Problem to work on: Rewrite each source text in the listing, substituting "MLX42" for every occurrence of "MiniLibX" and leaving everything else unchanged.

Data records
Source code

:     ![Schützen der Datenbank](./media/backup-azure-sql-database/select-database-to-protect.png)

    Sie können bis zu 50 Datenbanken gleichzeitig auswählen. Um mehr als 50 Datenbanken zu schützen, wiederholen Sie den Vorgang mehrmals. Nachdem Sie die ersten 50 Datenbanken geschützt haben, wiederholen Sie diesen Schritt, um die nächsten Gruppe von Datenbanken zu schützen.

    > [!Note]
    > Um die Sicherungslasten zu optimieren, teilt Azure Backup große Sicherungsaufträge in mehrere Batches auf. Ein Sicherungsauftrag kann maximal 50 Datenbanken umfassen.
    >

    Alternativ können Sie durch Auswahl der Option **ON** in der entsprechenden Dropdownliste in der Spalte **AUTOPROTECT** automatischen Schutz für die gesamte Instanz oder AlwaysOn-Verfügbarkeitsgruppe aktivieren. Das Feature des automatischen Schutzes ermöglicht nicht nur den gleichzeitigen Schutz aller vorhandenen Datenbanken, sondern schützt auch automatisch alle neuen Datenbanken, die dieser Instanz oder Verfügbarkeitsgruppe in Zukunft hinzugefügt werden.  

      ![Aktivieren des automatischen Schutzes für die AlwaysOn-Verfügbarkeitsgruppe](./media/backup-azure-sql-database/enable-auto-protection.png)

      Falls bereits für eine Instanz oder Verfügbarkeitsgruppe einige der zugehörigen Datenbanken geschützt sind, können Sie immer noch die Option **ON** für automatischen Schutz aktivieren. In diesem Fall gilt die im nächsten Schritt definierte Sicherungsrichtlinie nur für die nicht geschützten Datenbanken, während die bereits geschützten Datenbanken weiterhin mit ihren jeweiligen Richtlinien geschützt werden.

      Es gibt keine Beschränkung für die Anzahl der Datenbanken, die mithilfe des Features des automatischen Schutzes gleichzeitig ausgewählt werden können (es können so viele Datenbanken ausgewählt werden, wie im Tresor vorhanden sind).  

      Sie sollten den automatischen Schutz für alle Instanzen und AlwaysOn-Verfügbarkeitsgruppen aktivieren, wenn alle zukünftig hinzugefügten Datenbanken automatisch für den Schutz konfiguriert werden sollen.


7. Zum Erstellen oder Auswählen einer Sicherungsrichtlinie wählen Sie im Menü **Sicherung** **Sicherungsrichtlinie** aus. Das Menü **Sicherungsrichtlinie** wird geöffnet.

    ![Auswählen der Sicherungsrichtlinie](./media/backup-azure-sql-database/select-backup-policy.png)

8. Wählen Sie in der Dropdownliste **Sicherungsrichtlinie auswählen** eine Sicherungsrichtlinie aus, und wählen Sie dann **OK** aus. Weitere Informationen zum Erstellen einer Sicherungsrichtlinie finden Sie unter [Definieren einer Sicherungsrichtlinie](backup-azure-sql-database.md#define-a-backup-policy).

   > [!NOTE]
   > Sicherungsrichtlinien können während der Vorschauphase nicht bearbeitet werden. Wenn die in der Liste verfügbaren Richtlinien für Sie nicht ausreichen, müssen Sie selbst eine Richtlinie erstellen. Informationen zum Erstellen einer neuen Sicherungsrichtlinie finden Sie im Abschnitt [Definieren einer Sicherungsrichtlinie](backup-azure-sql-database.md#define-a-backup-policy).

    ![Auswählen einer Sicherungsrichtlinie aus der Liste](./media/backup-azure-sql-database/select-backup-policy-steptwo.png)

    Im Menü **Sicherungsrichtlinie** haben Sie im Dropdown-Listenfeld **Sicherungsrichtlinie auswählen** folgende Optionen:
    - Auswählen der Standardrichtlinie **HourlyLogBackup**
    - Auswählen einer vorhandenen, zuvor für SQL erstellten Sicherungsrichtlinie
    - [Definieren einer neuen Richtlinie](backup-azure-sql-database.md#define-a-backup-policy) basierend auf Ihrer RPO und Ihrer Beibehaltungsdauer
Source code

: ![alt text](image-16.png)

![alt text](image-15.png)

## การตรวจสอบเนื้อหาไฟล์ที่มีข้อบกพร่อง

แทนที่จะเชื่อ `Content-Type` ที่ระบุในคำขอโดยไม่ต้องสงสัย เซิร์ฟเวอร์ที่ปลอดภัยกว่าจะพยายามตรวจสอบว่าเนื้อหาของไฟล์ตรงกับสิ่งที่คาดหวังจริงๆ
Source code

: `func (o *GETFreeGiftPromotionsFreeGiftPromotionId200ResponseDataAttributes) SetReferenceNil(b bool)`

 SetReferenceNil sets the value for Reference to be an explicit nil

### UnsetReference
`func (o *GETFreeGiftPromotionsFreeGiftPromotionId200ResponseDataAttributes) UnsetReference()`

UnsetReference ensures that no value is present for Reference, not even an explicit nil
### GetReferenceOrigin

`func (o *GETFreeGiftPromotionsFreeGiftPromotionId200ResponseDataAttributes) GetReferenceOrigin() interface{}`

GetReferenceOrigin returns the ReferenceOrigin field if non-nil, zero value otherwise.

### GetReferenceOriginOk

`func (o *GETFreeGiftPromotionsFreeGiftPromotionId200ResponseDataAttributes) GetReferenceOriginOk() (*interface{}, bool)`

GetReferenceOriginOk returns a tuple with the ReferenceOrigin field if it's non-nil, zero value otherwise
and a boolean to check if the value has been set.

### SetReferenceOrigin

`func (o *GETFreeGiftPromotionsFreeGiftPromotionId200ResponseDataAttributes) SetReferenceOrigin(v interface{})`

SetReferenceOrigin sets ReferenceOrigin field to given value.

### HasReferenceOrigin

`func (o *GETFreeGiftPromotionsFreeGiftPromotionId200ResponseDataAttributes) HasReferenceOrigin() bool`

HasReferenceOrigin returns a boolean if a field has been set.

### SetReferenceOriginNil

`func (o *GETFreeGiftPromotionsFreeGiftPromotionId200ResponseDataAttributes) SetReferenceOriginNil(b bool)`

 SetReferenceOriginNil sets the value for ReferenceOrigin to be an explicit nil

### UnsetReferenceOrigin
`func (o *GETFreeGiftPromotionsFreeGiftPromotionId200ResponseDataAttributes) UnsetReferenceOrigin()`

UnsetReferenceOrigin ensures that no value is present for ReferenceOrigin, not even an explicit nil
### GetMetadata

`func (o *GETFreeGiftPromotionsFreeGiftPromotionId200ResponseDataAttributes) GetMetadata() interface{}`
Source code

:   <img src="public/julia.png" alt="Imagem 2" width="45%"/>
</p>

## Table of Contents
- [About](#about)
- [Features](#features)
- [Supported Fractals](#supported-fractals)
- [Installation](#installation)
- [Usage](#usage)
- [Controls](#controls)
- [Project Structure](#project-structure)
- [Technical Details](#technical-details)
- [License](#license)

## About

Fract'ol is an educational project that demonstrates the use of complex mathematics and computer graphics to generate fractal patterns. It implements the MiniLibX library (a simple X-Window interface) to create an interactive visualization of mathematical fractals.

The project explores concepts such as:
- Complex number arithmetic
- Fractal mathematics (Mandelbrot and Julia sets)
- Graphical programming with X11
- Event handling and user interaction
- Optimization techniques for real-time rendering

Answer for the task:
Source code

:     ![Schützen der Datenbank](./media/backup-azure-sql-database/select-database-to-protect.png)

    Sie können bis zu 50 Datenbanken gleichzeitig auswählen. Um mehr als 50 Datenbanken zu schützen, wiederholen Sie den Vorgang mehrmals. Nachdem Sie die ersten 50 Datenbanken geschützt haben, wiederholen Sie diesen Schritt, um die nächsten Gruppe von Datenbanken zu schützen.

    > [!Note]
    > Um die Sicherungslasten zu optimieren, teilt Azure Backup große Sicherungsaufträge in mehrere Batches auf. Ein Sicherungsauftrag kann maximal 50 Datenbanken umfassen.
    >

    Alternativ können Sie durch Auswahl der Option **ON** in der entsprechenden Dropdownliste in der Spalte **AUTOPROTECT** automatischen Schutz für die gesamte Instanz oder AlwaysOn-Verfügbarkeitsgruppe aktivieren. Das Feature des automatischen Schutzes ermöglicht nicht nur den gleichzeitigen Schutz aller vorhandenen Datenbanken, sondern schützt auch automatisch alle neuen Datenbanken, die dieser Instanz oder Verfügbarkeitsgruppe in Zukunft hinzugefügt werden.  

      ![Aktivieren des automatischen Schutzes für die AlwaysOn-Verfügbarkeitsgruppe](./media/backup-azure-sql-database/enable-auto-protection.png)

      Falls bereits für eine Instanz oder Verfügbarkeitsgruppe einige der zugehörigen Datenbanken geschützt sind, können Sie immer noch die Option **ON** für automatischen Schutz aktivieren. In diesem Fall gilt die im nächsten Schritt definierte Sicherungsrichtlinie nur für die nicht geschützten Datenbanken, während die bereits geschützten Datenbanken weiterhin mit ihren jeweiligen Richtlinien geschützt werden.

      Es gibt keine Beschränkung für die Anzahl der Datenbanken, die mithilfe des Features des automatischen Schutzes gleichzeitig ausgewählt werden können (es können so viele Datenbanken ausgewählt werden, wie im Tresor vorhanden sind).  

      Sie sollten den automatischen Schutz für alle Instanzen und AlwaysOn-Verfügbarkeitsgruppen aktivieren, wenn alle zukünftig hinzugefügten Datenbanken automatisch für den Schutz konfiguriert werden sollen.


7. Zum Erstellen oder Auswählen einer Sicherungsrichtlinie wählen Sie im Menü **Sicherung** **Sicherungsrichtlinie** aus. Das Menü **Sicherungsrichtlinie** wird geöffnet.

    ![Auswählen der Sicherungsrichtlinie](./media/backup-azure-sql-database/select-backup-policy.png)

8. Wählen Sie in der Dropdownliste **Sicherungsrichtlinie auswählen** eine Sicherungsrichtlinie aus, und wählen Sie dann **OK** aus. Weitere Informationen zum Erstellen einer Sicherungsrichtlinie finden Sie unter [Definieren einer Sicherungsrichtlinie](backup-azure-sql-database.md#define-a-backup-policy).

   > [!NOTE]
   > Sicherungsrichtlinien können während der Vorschauphase nicht bearbeitet werden. Wenn die in der Liste verfügbaren Richtlinien für Sie nicht ausreichen, müssen Sie selbst eine Richtlinie erstellen. Informationen zum Erstellen einer neuen Sicherungsrichtlinie finden Sie im Abschnitt [Definieren einer Sicherungsrichtlinie](backup-azure-sql-database.md#define-a-backup-policy).

    ![Auswählen einer Sicherungsrichtlinie aus der Liste](./media/backup-azure-sql-database/select-backup-policy-steptwo.png)

    Im Menü **Sicherungsrichtlinie** haben Sie im Dropdown-Listenfeld **Sicherungsrichtlinie auswählen** folgende Optionen:
    - Auswählen der Standardrichtlinie **HourlyLogBackup**
    - Auswählen einer vorhandenen, zuvor für SQL erstellten Sicherungsrichtlinie
    - [Definieren einer neuen Richtlinie](backup-azure-sql-database.md#define-a-backup-policy) basierend auf Ihrer RPO und Ihrer Beibehaltungsdauer
Source code

: ![alt text](image-16.png)

![alt text](image-15.png)

## การตรวจสอบเนื้อหาไฟล์ที่มีข้อบกพร่อง

แทนที่จะเชื่อ `Content-Type` ที่ระบุในคำขอโดยไม่ต้องสงสัย เซิร์ฟเวอร์ที่ปลอดภัยกว่าจะพยายามตรวจสอบว่าเนื้อหาของไฟล์ตรงกับสิ่งที่คาดหวังจริงๆ
Source code

: `func (o *GETFreeGiftPromotionsFreeGiftPromotionId200ResponseDataAttributes) SetReferenceNil(b bool)`

 SetReferenceNil sets the value for Reference to be an explicit nil

### UnsetReference
`func (o *GETFreeGiftPromotionsFreeGiftPromotionId200ResponseDataAttributes) UnsetReference()`

UnsetReference ensures that no value is present for Reference, not even an explicit nil
### GetReferenceOrigin

`func (o *GETFreeGiftPromotionsFreeGiftPromotionId200ResponseDataAttributes) GetReferenceOrigin() interface{}`

GetReferenceOrigin returns the ReferenceOrigin field if non-nil, zero value otherwise.

### GetReferenceOriginOk

`func (o *GETFreeGiftPromotionsFreeGiftPromotionId200ResponseDataAttributes) GetReferenceOriginOk() (*interface{}, bool)`

GetReferenceOriginOk returns a tuple with the ReferenceOrigin field if it's non-nil, zero value otherwise
and a boolean to check if the value has been set.

### SetReferenceOrigin

`func (o *GETFreeGiftPromotionsFreeGiftPromotionId200ResponseDataAttributes) SetReferenceOrigin(v interface{})`

SetReferenceOrigin sets ReferenceOrigin field to given value.

### HasReferenceOrigin

`func (o *GETFreeGiftPromotionsFreeGiftPromotionId200ResponseDataAttributes) HasReferenceOrigin() bool`

HasReferenceOrigin returns a boolean if a field has been set.

### SetReferenceOriginNil

`func (o *GETFreeGiftPromotionsFreeGiftPromotionId200ResponseDataAttributes) SetReferenceOriginNil(b bool)`

 SetReferenceOriginNil sets the value for ReferenceOrigin to be an explicit nil

### UnsetReferenceOrigin
`func (o *GETFreeGiftPromotionsFreeGiftPromotionId200ResponseDataAttributes) UnsetReferenceOrigin()`

UnsetReferenceOrigin ensures that no value is present for ReferenceOrigin, not even an explicit nil
### GetMetadata

`func (o *GETFreeGiftPromotionsFreeGiftPromotionId200ResponseDataAttributes) GetMetadata() interface{}`
Source code

:   <img src="public/julia.png" alt="Imagem 2" width="45%"/>
</p>

## Table of Contents
- [About](#about)
- [Features](#features)
- [Supported Fractals](#supported-fractals)
- [Installation](#installation)
- [Usage](#usage)
- [Controls](#controls)
- [Project Structure](#project-structure)
- [Technical Details](#technical-details)
- [License](#license)

## About

Fract'ol is an educational project that demonstrates the use of complex mathematics and computer graphics to generate fractal patterns. It implements the MLX42 library (a simple X-Window interface) to create an interactive visualization of mathematical fractals.

The project explores concepts such as:
- Complex number arithmetic
- Fractal mathematics (Mandelbrot and Julia sets)
- Graphical programming with X11
- Event handling and user interaction
- Optimization techniques for real-time rendering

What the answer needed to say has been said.